Hark, my buskin tread

   Acting, as any non-actor who has watched television and film knows, is a piece of cake. I took to the boards many years ago in Cork, Ireland. I hadn't planned it, the limelight shone my way when a production of Joe Orton's 'Loot' was due to open in the Everyman Theatre on the Monday and the actor playing the small role of P. C. Meadows fell ill the Saturday before. News of his stricken police constable reached the director in the local theatre bar and in desperation he looked around for a tall man with an English accent who could serve as a replacement. I had moved to Cork some weeks previously, had found work as a stagehand, and was present the fateful evening when the director cast an anxious eye over the revellers.
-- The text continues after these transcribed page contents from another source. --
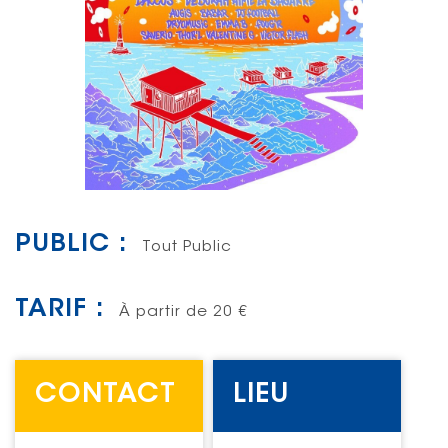
PUBLIC :
Tout Public
TARIF :
À partir de 20 €
CONTACT
LIEU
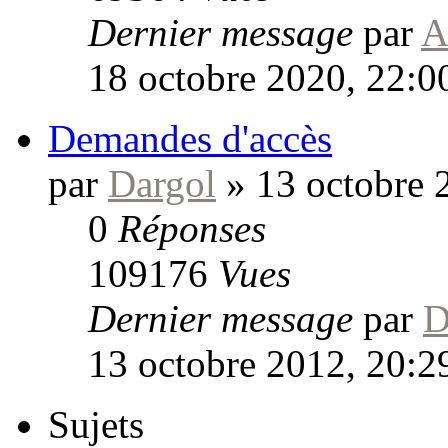
Dernier message
par
A
18 octobre 2020, 22:0
Demandes d'accès
par
Dargol
»
13 octobre 
0
Réponses
109176
Vues
Dernier message
par
D
13 octobre 2012, 20:2
Sujets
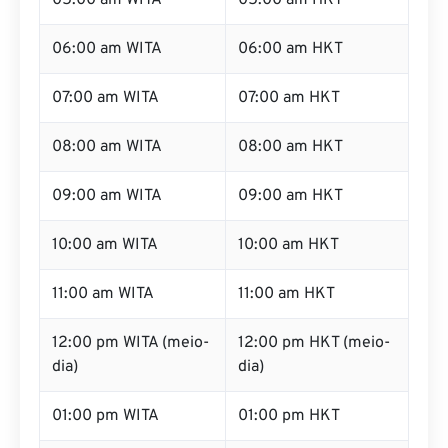
06:00 am WITA
06:00 am HKT
07:00 am WITA
07:00 am HKT
08:00 am WITA
08:00 am HKT
09:00 am WITA
09:00 am HKT
10:00 am WITA
10:00 am HKT
11:00 am WITA
11:00 am HKT
12:00 pm WITA (meio-
12:00 pm HKT (meio-
dia)
dia)
01:00 pm WITA
01:00 pm HKT
02:00 pm WITA
02:00 pm HKT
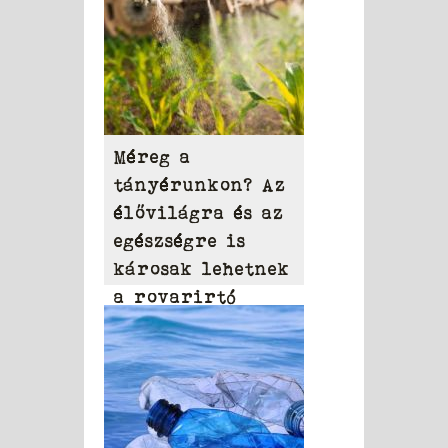
Méreg a
tányérunkon? Az
élővilágra és az
egészségre is
károsak lehetnek
a rovarirtó
szerek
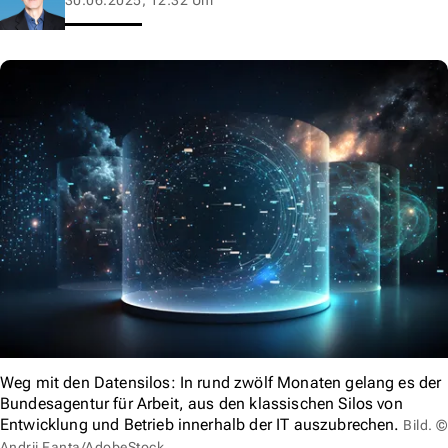
Weg mit den Datensilos: In rund zwölf Monaten gelang es der
Bundesagentur für Arbeit, aus den klassischen Silos von
Entwicklung und Betrieb innerhalb der IT auszubrechen.
Bild. ©
Andrii Fanta/AdobeStock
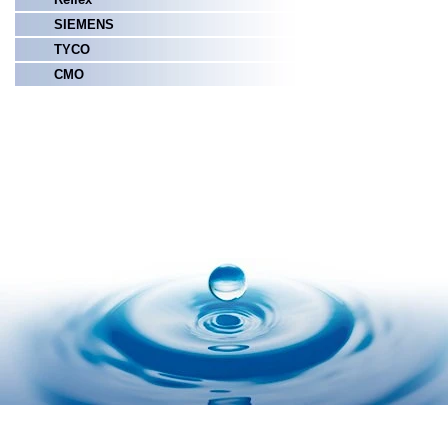
SIEMENS
TYCO
СМО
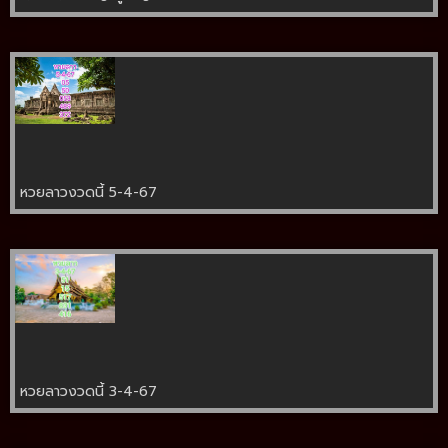
หวยลาวงวดนี้ 5-4-67
หวยลาวงวดนี้ 3-4-67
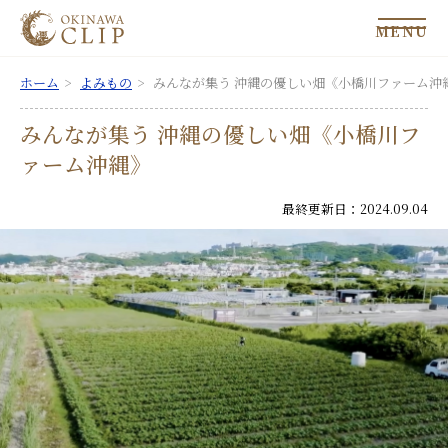
MENU
ホーム
よみもの
みんなが集う 沖縄の優しい畑《小橋川ファーム沖
みんなが集う 沖縄の優しい畑《小橋川フ
ァーム沖縄》
最終更新日：2024.09.04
Being tall, and the only Englishman there, I was offered the job. It never occurred to me I couldn't do it; my degree of self-belief was as high as anyone else's in the bar at the time (11.45 pm).
   The bobby's helmet* transformed me from tall to towering. I had to crouch in order pass under the door lintel when entering the living room in which the play was set (I couldn't take off my headgear – it was part of my character, you see). I would erupt upon the action, straightening up to what seemed like double the height of the rest of the cast. It could be argued I had an immense stage presence.



   As P. C. Meadows, I arrested a man and kissed a lady upon the hand. Meadows seemed quite a gallant chap, or perhaps he acted in a gallant manner for unwholesome reasons, I'm really not sure – as you've probably gathered I wasn't a method actor, I was old-school, what mental preparation there was came in the form of Murphy's stout. As the performances went by more and more mental preparation took place making it ever more arbitrary as to who would be kissed and who would be arrested.

   A further complication was that once on stage I found myself unable to speak normally - and it wasn't the result of too much mental preparation, in fact the more mental preparation taken the less pronounced, as it were, the problem. When playing P. C. Meadows the vowels that didn't disappear altogether became distorted beyond recognition, thus rendering “This woman accosted me, sir, she insisted that I accompany her to the Catholic church” as “Ths wmn accstd meuseur, shinsistd tht Iaccmpny hurto thcuthlic chuch” followed by a pause while the actor whose line was next tried to ascertain whether I had finished – no easy task especially as sometimes, if I felt the line hadn't come across clearly enough, I'd give it another shot.

   Besides kissing and/or arresting I had nothing much else to do between lines and so would take the opportunity to peer around the auditorium. I noticed that the audience, after the desertion of the fickle, was composed of the same few people who would turn up each night. It was heartening to see such devotion to the arts.